What you will do
In the records below, find the line that contains "right wrist: (544, 403)" and repeat it, along with each line after it, exactly as written.

▶

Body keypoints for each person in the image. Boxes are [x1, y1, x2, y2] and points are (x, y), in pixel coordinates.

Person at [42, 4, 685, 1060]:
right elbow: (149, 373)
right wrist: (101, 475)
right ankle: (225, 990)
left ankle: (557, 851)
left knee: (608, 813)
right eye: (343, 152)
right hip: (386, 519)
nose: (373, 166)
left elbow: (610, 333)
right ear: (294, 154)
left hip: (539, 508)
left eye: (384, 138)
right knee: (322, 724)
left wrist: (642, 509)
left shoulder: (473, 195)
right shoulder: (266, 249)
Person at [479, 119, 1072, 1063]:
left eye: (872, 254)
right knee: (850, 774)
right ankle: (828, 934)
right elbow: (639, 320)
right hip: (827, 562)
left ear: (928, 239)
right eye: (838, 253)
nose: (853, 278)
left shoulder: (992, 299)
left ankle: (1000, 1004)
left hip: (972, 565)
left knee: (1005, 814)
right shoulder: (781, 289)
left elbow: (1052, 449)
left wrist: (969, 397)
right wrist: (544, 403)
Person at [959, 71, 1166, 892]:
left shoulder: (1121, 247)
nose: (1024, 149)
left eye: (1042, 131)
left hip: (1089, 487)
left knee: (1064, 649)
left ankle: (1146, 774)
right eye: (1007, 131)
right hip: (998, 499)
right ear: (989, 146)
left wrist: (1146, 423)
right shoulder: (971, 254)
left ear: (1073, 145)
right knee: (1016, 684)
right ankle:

◀

Task output
right wrist: (544, 403)
Person at [959, 71, 1166, 892]:
left shoulder: (1121, 247)
nose: (1024, 149)
left eye: (1042, 131)
left hip: (1089, 487)
left knee: (1064, 649)
left ankle: (1146, 774)
right eye: (1007, 131)
right hip: (998, 499)
right ear: (989, 146)
left wrist: (1146, 423)
right shoulder: (971, 254)
left ear: (1073, 145)
right knee: (1016, 684)
right ankle:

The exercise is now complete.